Going through the joint filing route with your spouse might qualify you for a high standard deduction and bring down your tax bill. You might also get tax benefits that couples going through the separate route doesn’t have. However, going through the joint route makes both teams responsible for the tax, interest, and penalties.

This article explores essential things to know about the jointly filing route for couples:

Married Filing Jointly Status: Eligibility and Operation?

Married couples have the option of sending in a single tax return. With this route, your deductions, credit and income will be reported on a single federal return for the year, even if only one partner had income. Also, the dependents will be listed by both parties on the return, and their Social Security number will reflect with their signature as well. 

Provided you meet the following conditions, you are free to go by the joint filing route for couples.

  • As of December 31, you were married, even if both of you lived under a different roof.

  • You lost your spouse to death in the tax year and did not remarry, then

  • While you were married when the tax year ended, your partner died the following year before you could file a return. 

The joint filing route is not an automatic status for all couples. The following situation explains when couples will not be able to go through this route:

  • You were divorced before the tax year ended, even though you were once married. As a result, Uncle Sam considers you unmarried and ineligible for the joint status route.

  • Either you or your spouse is a nonresident alien in the year

For people who lost their spouse in the last two years and did not remarry, you met several other requirements alongside the presence of a qualifying child; we recommend the qualifying widow(er) status.

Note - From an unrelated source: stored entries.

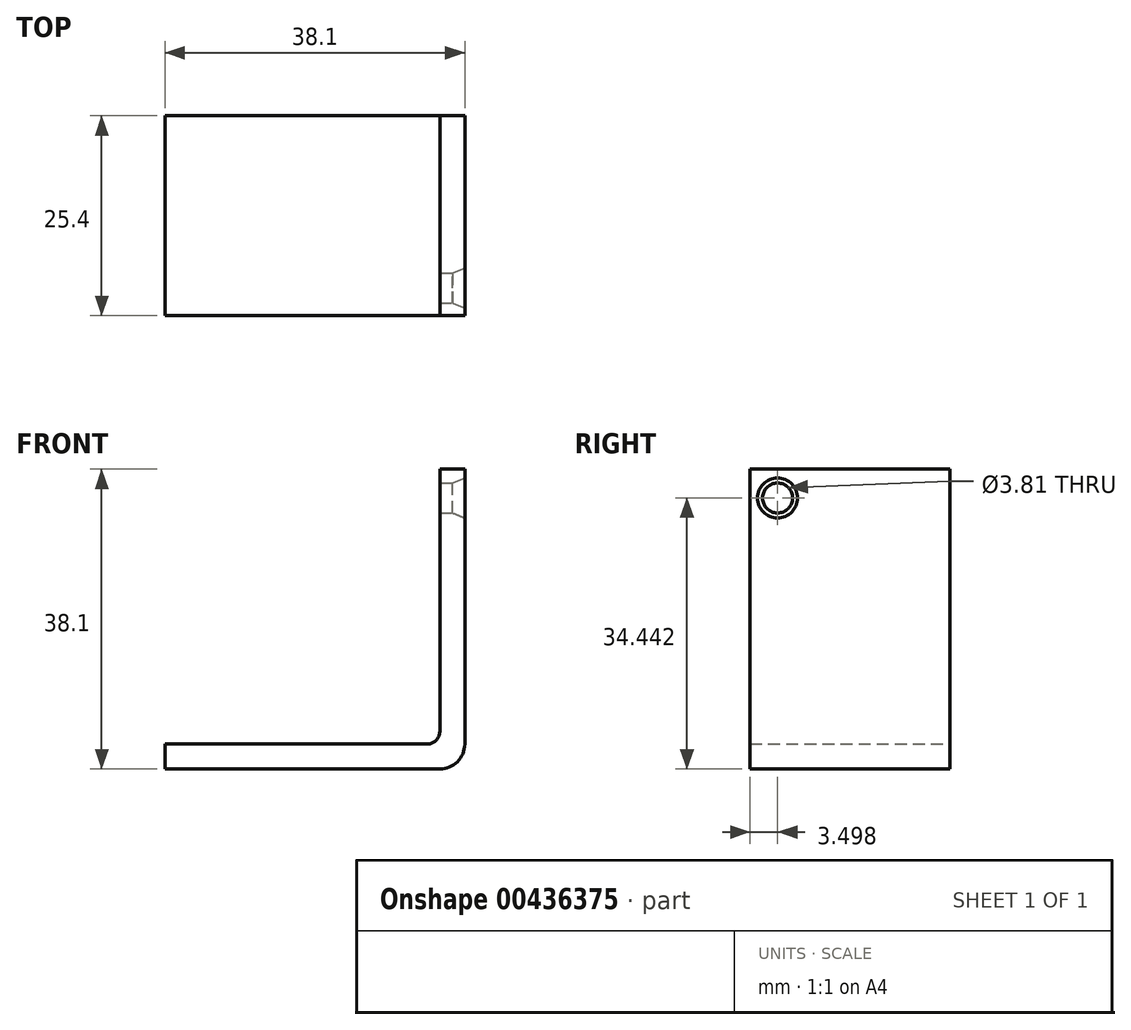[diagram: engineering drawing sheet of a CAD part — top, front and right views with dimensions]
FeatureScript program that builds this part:
annotation { "Feature Type Name" : "Feature", "Feature Type Description" : "" }
export const myFeature = defineFeature(function(context is Context, id is Id, definition is map)
    precondition{}
    {
        {
            var Q0;
            Q0=qCreatedBy(makeId("Front.planeOp"),FACE);
            var sketch = newSketch(context, id + "F0", { "sketchPlane" : qUnion([Q0])});
            skLineSegment(sketch, "E0.bottom", {"start": v(-3.18, 4.76) * mm, "end": v(-38.1, 4.76) * mm});
            skLineSegment(sketch, "E0.top", {"start": v(-4.76, 7.94) * mm, "end": v(-38.1, 7.94) * mm});
            skLineSegment(sketch, "E0.left", {"start": v(0, 3.18) * mm, "end": v(0, 4.76) * mm});
            skLineSegment(sketch, "E0.right", {"start": v(-38.1, 4.76) * mm, "end": v(-38.1, 7.94) * mm});
            skLineSegment(sketch, "E1.top", {"start": v(0, 42.86) * mm, "end": v(-3.18, 42.86) * mm});
            skLineSegment(sketch, "E1.left", {"start": v(0, 7.94) * mm, "end": v(0, 42.86) * mm});
            skLineSegment(sketch, "E1.right", {"start": v(-3.18, 9.53) * mm, "end": v(-3.18, 42.86) * mm});
            skPoint(sketch, "E2.visualSharp", {"position": v(-3.18, 7.94) * mm});
            skArc(sketch, "E2.filletArc", {"start": v(-4.76, 7.94) * mm, "mid": v(-3.64, 8.4) * mm, "end": v(-3.18, 9.53) * mm});
            skPoint(sketch, "E3.newPointA", {"position": v(0, 4.76) * mm});
            skPoint(sketch, "E3.newPointB", {"position": v(0, 4.76) * mm});
            skArc(sketch, "E3.filletArc", {"start": v(-3.18, 4.76) * mm, "mid": v(-0.93, 5.7) * mm, "end": v(0, 7.94) * mm});
            skSolve(sketch);
        }
        {
            var Q0;
            Q0=makeQuery(id+"F0.imprint","IMPRINT",FACE,{"disambiguationData":[TD([[makeQuery(id+"F0.imprint","IMPRINT",EDGE,{"derivedFrom":sQuery(id+"F0.wireOp",EDGE,"E0.bottom")}),-1.0]])]});
            extrude(context, id + "F1", {"entities" : qUnion([Q0]), "endBound" : BoundingType.SYMMETRIC, "depth" : 25.4 * mm});
        }
        {
            var Q0;
            Q0=makeQuery(id+"F1.opExtrude","SWEPT_FACE",FACE,{"disambiguationData":[OSD([sQuery(id+"F0.wireOp",EDGE,"E1.left")])]});
            var sketch = newSketch(context, id + "F2", { "sketchPlane" : qUnion([Q0])});
            skCircle(sketch, "E4", {"center": v(-9.2, 39.2) * mm, "radius": 1.03 * mm});
            skSolve(sketch);
        }
        {
            var Q0;
            Q0=sQuery(id+"F2.wireOp",VERTEX,"E4.center");
            var Q1;
            Q1=makeQuery(id+"F1.opExtrude","SWEPT_BODY",BODY,{"disambiguationData":[OSD([sQuery(id+"F0.wireOp",EDGE,"E0.bottom"),sQuery(id+"F0.wireOp",EDGE,"E0.top"),sQuery(id+"F0.wireOp",EDGE,"E0.right"),sQuery(id+"F0.wireOp",EDGE,"E1.top"),sQuery(id+"F0.wireOp",EDGE,"E1.left"),sQuery(id+"F0.wireOp",EDGE,"E1.right"),sQuery(id+"F0.wireOp",EDGE,"E2.filletArc"),sQuery(id+"F0.wireOp",EDGE,"E3.filletArc")])]});
            hole(context, id + "F3", {"style" : HoleStyle.C_SINK, "endStyle" : HoleEndStyle.THROUGH, "holeDiameter" : 3.8 * mm, "cSinkDiameter" : 5.08 * mm, "cSinkAngle" : 45 * degree, "isTappedThrough" : true, "tappedDepth" : 12.7 * mm, "tapClearance" : 3, "locations" : qUnion([Q0]), "scope" : qUnion([Q1])});
        }
    });
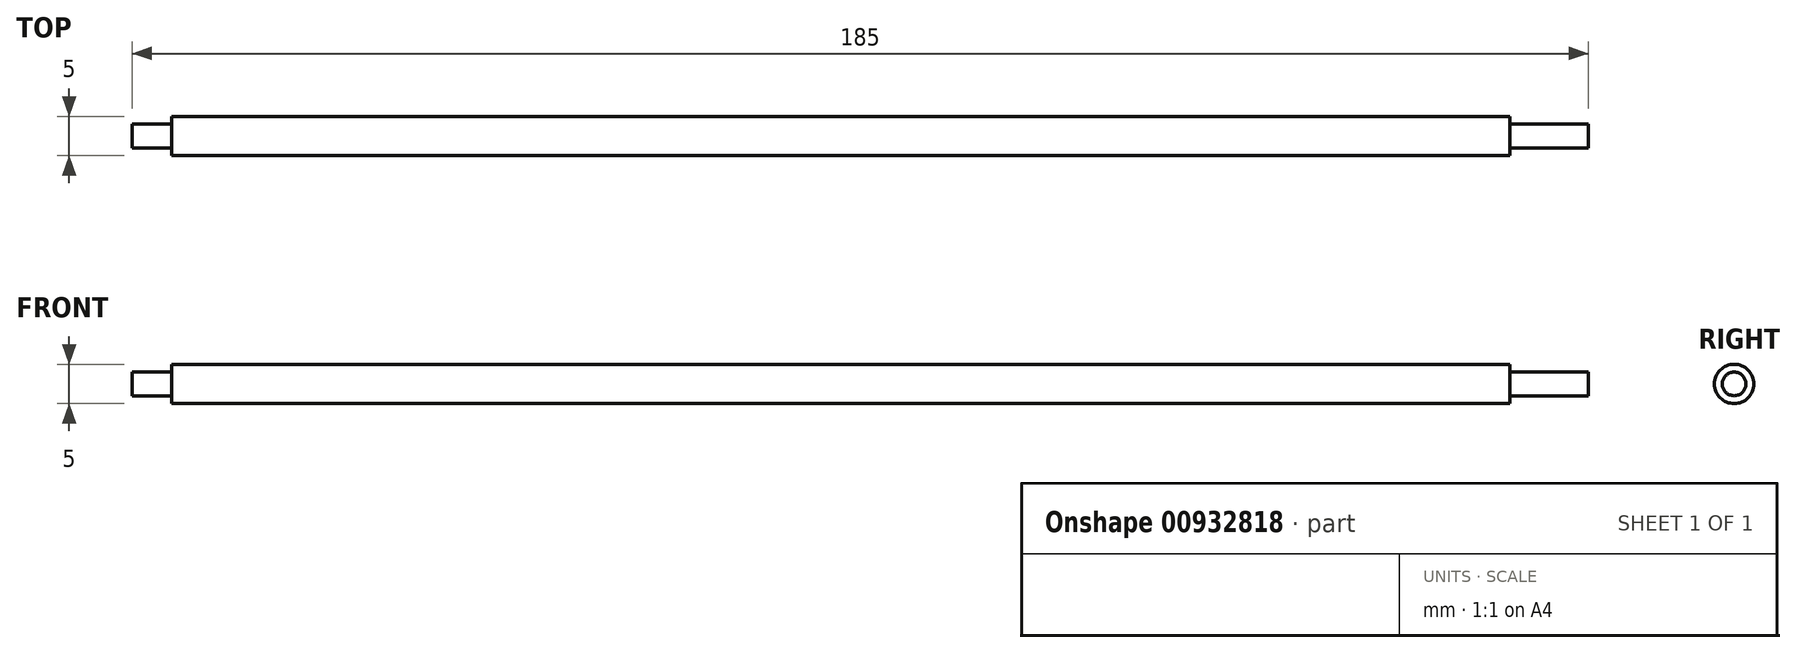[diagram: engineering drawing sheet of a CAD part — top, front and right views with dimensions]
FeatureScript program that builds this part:
annotation { "Feature Type Name" : "Feature", "Feature Type Description" : "" }
export const myFeature = defineFeature(function(context is Context, id is Id, definition is map)
    precondition{}
    {
        {
            var Q0;
            Q0=qCreatedBy(makeId("Front.planeOp"),FACE);
            var sketch = newSketch(context, id + "F0", { "sketchPlane" : qUnion([Q0])});
            skLineSegment(sketch, "E0", {"start": v(-38.43, 0) * mm, "end": v(-38.43, 1.5) * mm});
            skLineSegment(sketch, "E1", {"start": v(-38.43, 1.5) * mm, "end": v(-33.43, 1.5) * mm});
            skLineSegment(sketch, "E2", {"start": v(-33.43, 1.5) * mm, "end": v(-33.43, 2.5) * mm});
            skLineSegment(sketch, "E3", {"start": v(-33.43, 2.5) * mm, "end": v(136.57, 2.5) * mm});
            skLineSegment(sketch, "E4", {"start": v(136.57, 2.5) * mm, "end": v(136.57, 1.5) * mm});
            skLineSegment(sketch, "E5", {"start": v(136.57, 1.5) * mm, "end": v(146.57, 1.5) * mm});
            skLineSegment(sketch, "E6", {"start": v(146.57, 1.5) * mm, "end": v(146.57, 0) * mm});
            skLineSegment(sketch, "E7", {"start": v(146.57, 0) * mm, "end": v(-38.43, 0) * mm});
            skSolve(sketch);
        }
        {
            var Q0;
            Q0=makeQuery(id+"F0.imprint","IMPRINT",FACE,{"disambiguationData":[TD([[makeQuery(id+"F0.imprint","IMPRINT",EDGE,{"derivedFrom":sQuery(id+"F0.wireOp",EDGE,"E0")}),-1.0]])]});
            var Q1;
            Q1=sQuery(id+"F0.wireOp",EDGE,"E7");
            revolve(context, id + "F1", {"surfaceOperationType" : NewSurfaceOperationType.NEW, "entities" : qUnion([Q0]), "axis" : qUnion([Q1]), "revolveType" : RevolveType.FULL});
        }
    });
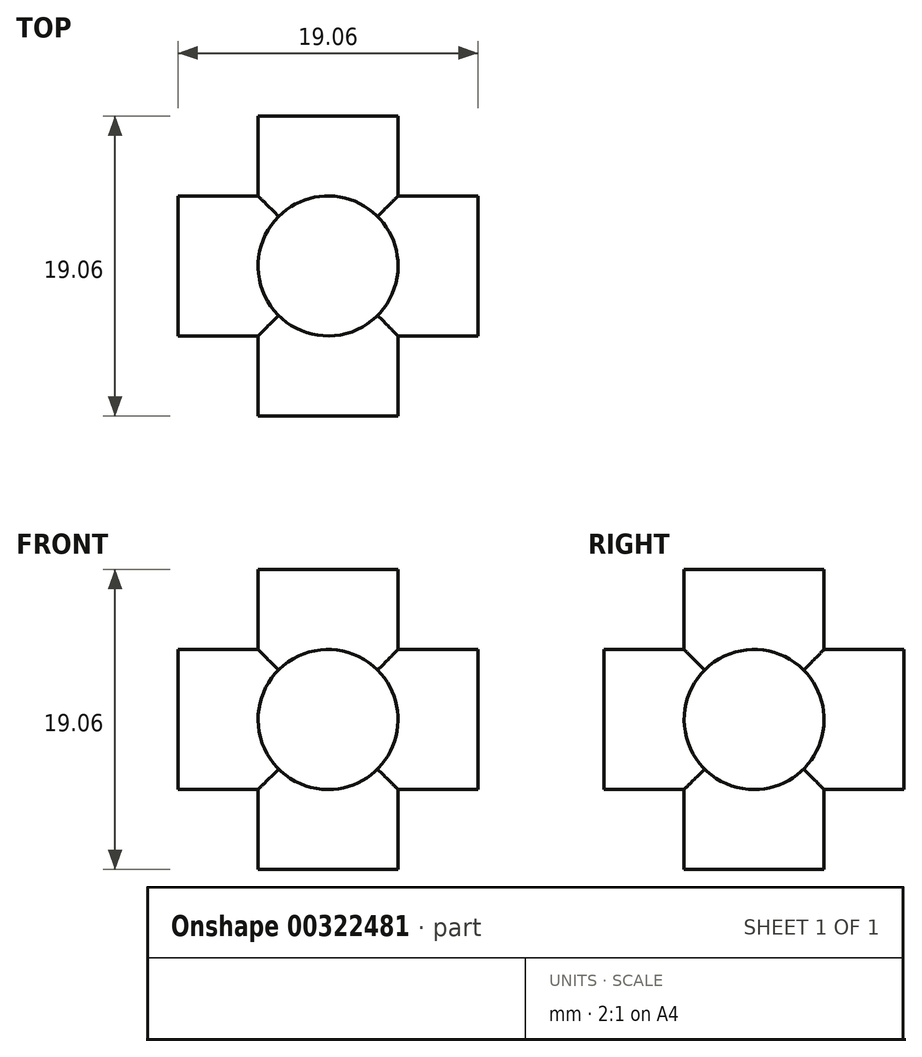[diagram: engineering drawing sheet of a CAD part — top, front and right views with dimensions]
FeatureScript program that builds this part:
annotation { "Feature Type Name" : "Feature", "Feature Type Description" : "" }
export const myFeature = defineFeature(function(context is Context, id is Id, definition is map)
    precondition{}
    {
        {
            var Q0;
            Q0=qCreatedBy(makeId("Front.planeOp"),FACE);
            var sketch = newSketch(context, id + "F0", { "sketchPlane" : qUnion([Q0])});
            skCircle(sketch, "E0", {"center": v(0, 0) * mm, "radius": 4.45 * mm});
            skSolve(sketch);
        }
        {
            var Q0;
            Q0=makeQuery(id+"F0.imprint","IMPRINT",FACE,{"disambiguationData":[TD([[makeQuery(id+"F0.imprint","IMPRINT",EDGE,{"derivedFrom":sQuery(id+"F0.wireOp",EDGE,"E0")}),1.0]])]});
            extrude(context, id + "F1", {"entities" : qUnion([Q0]), "endBound" : BoundingType.SYMMETRIC, "depth" : 19.05 * mm});
        }
        {
            var Q0;
            Q0=qCreatedBy(makeId("Right.planeOp"),FACE);
            var sketch = newSketch(context, id + "F2", { "sketchPlane" : qUnion([Q0])});
            skCircle(sketch, "E1", {"center": v(0, 0) * mm, "radius": 4.45 * mm});
            skSolve(sketch);
        }
        {
            var Q0;
            Q0 = qSketchRegion(id + "F2", true);
            extrude(context, id + "F3", {"entities" : qUnion([Q0]), "operationType" : NewBodyOperationType.ADD, "endBound" : BoundingType.SYMMETRIC, "depth" : 19.05 * mm});
        }
        {
            var Q0;
            Q0=qCreatedBy(makeId("Top.planeOp"),FACE);
            var sketch = newSketch(context, id + "F4", { "sketchPlane" : qUnion([Q0])});
            skCircle(sketch, "E2", {"center": v(0, 0) * mm, "radius": 4.45 * mm});
            skSolve(sketch);
        }
        {
            var Q0;
            Q0 = qSketchRegion(id + "F4", true);
            extrude(context, id + "F5", {"entities" : qUnion([Q0]), "operationType" : NewBodyOperationType.ADD, "endBound" : BoundingType.SYMMETRIC, "depth" : 19.05 * mm});
        }
    });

Even though it is different from the joint filing route, some tax benefits are similar to the joint filing status.

Examining the Pros and Cons of Joint Filing 

Married filing jointly status might not be the best for all couples.


Pros of Married Filing Jointly 

For couples, joint filing could translate to a huge tax refund or a lower tax liability in general. In addition, you get a higher standard deduction, and you qualify for other tax benefits, which are unavailable to other filing statuses. Joint filers also get a huge tax deduction and credit. 

Taxpayers who have to pay the Alternative Minimum Tax will do better going jointly. For 2021, joint filers and the surviving spouse have their AMT exemptions at $114,600. Single filers have the exemption at $73,600. 

Cons of the Joint Filing Route 

There is the marriage penalty in which spouses pay higher compared to singles. 

Also, couples have to deal with joint and several tax liabilities. With this, each spouse is held accountable for taxes owed alongside penalties and interest that might arise from such joint return. This holds even if you do not report an income or you were later divorced.


Cases When Married Filing Separately Will make Sense 

Marriage involves the coming together of two people in love to become one. Spiritually, they become one alongside their finances. While filing jointly comes with some tax advantages, it is not for everyone. 

Happily married couples might prefer to file separate returns and not one, and there are cases when this is the right call for such couples. 

For instance, if one partner has an income-based repayment plan for a federal loan, which is a factor of the partner's income, not the spouse, the separate route might be best. With this route, however, be ready to sacrifice education credits and student loan interest deductions.

Also, for couples that prefer to have separate finances for reasons best known to them, or they are trying to avoid being accountable for the other's tax obligation, a separate route might be best. 

In a situation when one of the partner's refunds could be directed to offset child support, tax debt, or any other debt, separate filing might be best to allow the other party to keep their refund. Also, for couples that have a huge difference in their earnings, filing separately will be best.